┌─ Data for this task
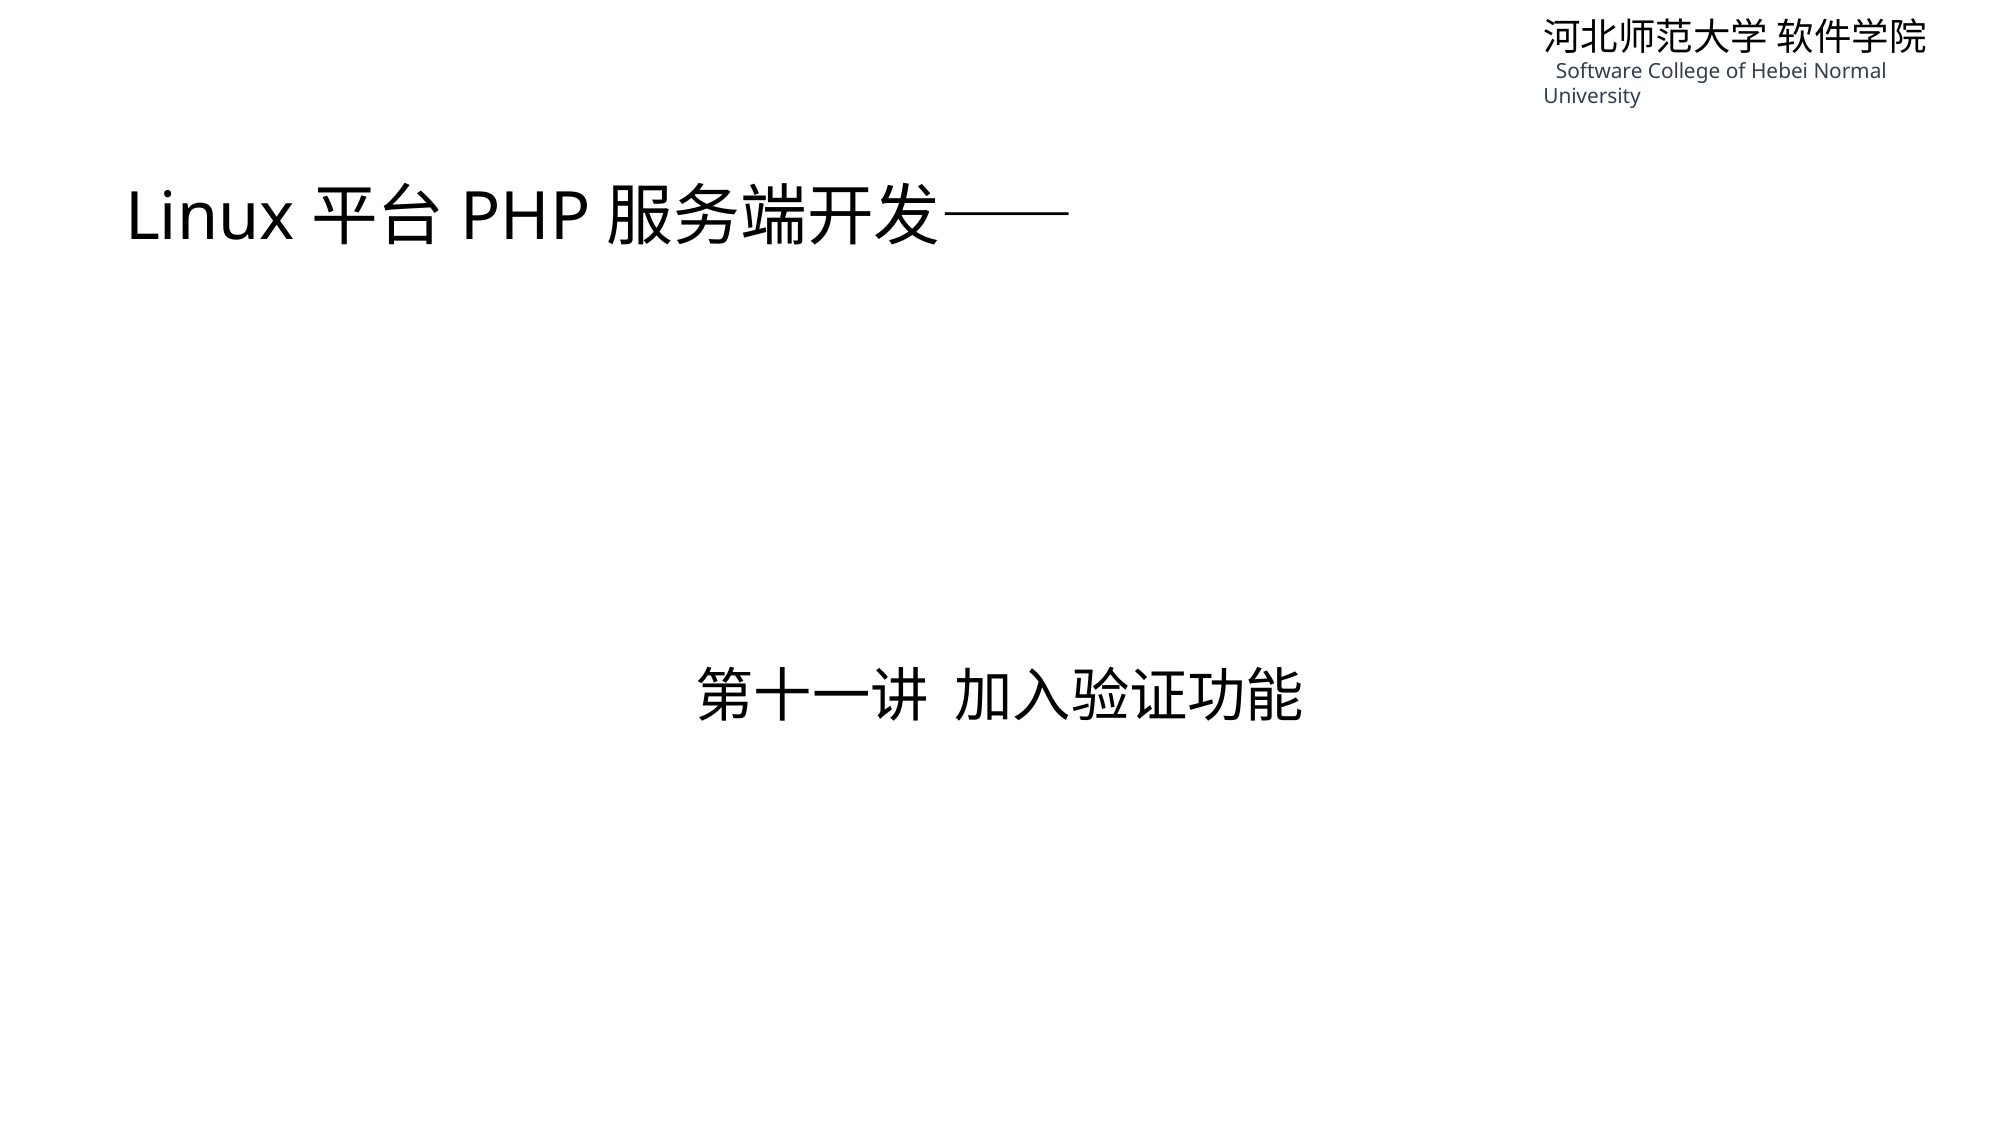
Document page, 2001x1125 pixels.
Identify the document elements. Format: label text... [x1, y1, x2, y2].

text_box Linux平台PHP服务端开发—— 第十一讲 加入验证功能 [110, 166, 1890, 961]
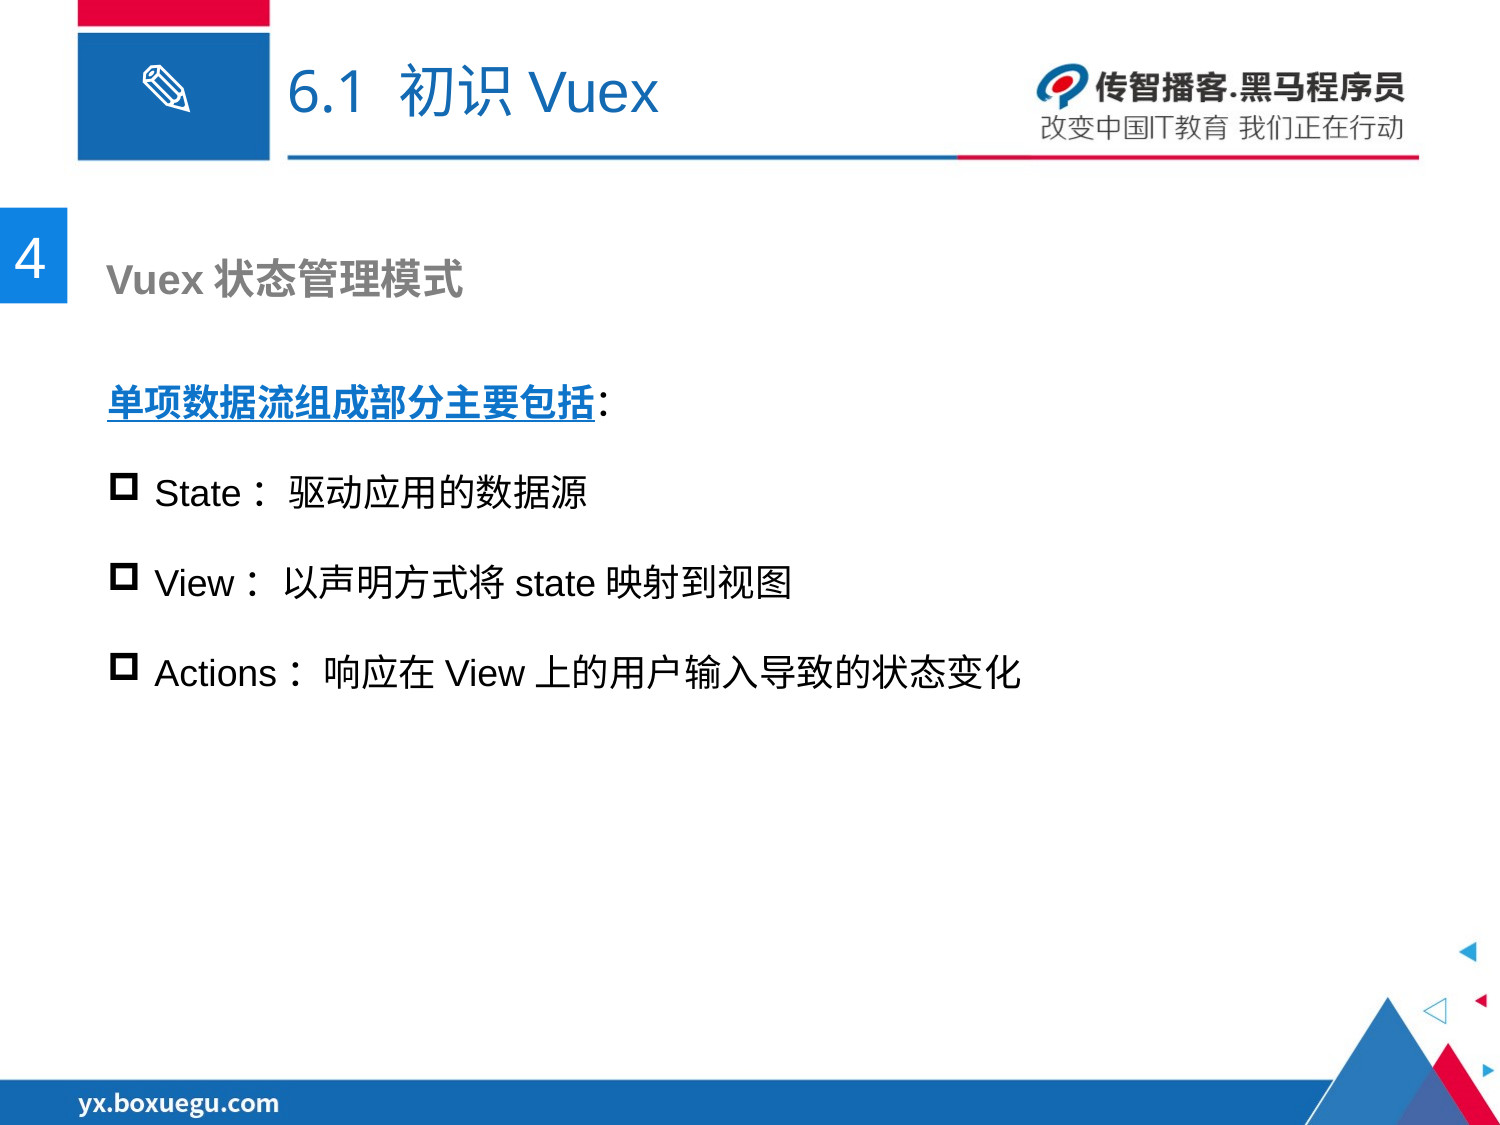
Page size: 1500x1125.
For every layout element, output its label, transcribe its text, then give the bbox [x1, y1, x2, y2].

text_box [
└─
About this task
Set the entries down again exactly. Do not include the images.

Answer for this exercise
Document page, 2001x1125 pixels.
Identify the document elements. Format: label text... [x1, y1, x2, y2].

text_box Linux平台PHP服务端开发—— 第十一讲 加入验证功能 [110, 166, 1890, 961]
Page size: 1500x1125.
For every layout element, output its label, transcribe its text, then give the bbox [x1, y1, x2, y2].

text_box [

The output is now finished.